In [None]:
import matplotlib.pyplot as plt
import numpy as np
import pandas as pd
from sklearn.compose import (
    ColumnTransformer,
    TransformedTargetRegressor,
    make_column_transformer,
)
from sklearn.dummy import DummyRegressor
from sklearn.ensemble import RandomForestRegressor
from sklearn.impute import SimpleImputer
from sklearn.linear_model import Ridge, RidgeCV
from sklearn.metrics import make_scorer, mean_squared_error, r2_score
from sklearn.model_selection import (
    GridSearchCV,
    cross_val_score,
    cross_validate,
    train_test_split,
)
from sklearn.pipeline import Pipeline, make_pipeline
from sklearn.preprocessing import OneHotEncoder, OrdinalEncoder, StandardScaler
from sklearn.tree import DecisionTreeRegressor

%matplotlib inline

In [None]:
import warnings

warnings.simplefilter(action="ignore", category=FutureWarning)

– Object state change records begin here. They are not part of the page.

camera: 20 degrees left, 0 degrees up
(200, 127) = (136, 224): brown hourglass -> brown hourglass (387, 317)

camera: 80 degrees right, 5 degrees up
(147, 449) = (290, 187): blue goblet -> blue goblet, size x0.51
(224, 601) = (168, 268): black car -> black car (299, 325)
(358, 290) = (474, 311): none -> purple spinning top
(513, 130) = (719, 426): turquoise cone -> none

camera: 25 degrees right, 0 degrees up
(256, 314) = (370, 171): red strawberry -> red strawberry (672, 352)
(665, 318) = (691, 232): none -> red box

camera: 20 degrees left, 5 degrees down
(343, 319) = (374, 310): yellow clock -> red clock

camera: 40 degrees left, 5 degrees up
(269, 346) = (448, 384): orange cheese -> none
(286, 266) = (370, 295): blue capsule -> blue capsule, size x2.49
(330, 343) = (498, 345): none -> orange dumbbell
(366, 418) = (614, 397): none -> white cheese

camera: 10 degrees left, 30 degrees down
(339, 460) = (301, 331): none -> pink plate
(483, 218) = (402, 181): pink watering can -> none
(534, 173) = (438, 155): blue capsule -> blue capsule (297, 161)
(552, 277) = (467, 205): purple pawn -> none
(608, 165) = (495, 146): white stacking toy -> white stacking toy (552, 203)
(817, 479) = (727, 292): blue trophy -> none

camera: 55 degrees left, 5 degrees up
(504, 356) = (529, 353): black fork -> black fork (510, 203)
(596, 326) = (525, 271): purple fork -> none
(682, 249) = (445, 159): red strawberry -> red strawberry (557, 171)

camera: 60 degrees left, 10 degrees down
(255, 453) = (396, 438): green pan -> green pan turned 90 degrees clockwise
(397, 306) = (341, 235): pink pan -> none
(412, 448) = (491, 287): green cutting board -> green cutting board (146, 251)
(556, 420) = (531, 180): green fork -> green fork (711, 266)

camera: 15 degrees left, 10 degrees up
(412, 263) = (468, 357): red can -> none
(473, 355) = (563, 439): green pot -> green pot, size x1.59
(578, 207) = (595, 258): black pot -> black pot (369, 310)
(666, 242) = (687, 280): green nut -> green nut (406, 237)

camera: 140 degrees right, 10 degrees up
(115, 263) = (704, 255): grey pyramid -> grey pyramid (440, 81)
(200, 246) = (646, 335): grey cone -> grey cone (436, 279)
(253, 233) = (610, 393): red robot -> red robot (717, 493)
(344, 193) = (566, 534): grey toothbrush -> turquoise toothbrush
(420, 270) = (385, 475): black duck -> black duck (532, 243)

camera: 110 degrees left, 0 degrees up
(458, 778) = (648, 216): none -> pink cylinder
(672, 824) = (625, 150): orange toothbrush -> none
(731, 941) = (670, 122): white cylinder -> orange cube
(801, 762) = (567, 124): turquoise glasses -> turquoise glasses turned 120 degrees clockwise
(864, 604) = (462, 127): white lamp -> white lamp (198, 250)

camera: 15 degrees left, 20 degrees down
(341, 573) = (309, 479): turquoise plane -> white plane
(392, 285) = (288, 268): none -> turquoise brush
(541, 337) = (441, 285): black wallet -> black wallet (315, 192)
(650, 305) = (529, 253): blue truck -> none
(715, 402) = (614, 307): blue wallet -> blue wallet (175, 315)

# Lecture 10: Regression metrics

## Learning outcomes 

From this lecture, students are expected to be able to:

- Carry out feature transformations on somewhat complicated dataset. 
- Visualize transformed features as a dataframe. 
- Use `Ridge` and `RidgeCV`.
- Explain how `alpha` hyperparameter of `Ridge` relates to the fundamental tradeoff. 
- Explain the effect of `alpha` on the magnitude of the learned coefficients. 
- Examine coefficients of transformed features.  
- Appropriately select a scoring metric given a regression problem.
- Interpret and communicate the meanings of different scoring metrics on regression problems.
    - MSE, RMSE, $R^2$, MAPE
- Apply log-transform on the target values in a regression problem with `TransformedTargetRegressor`.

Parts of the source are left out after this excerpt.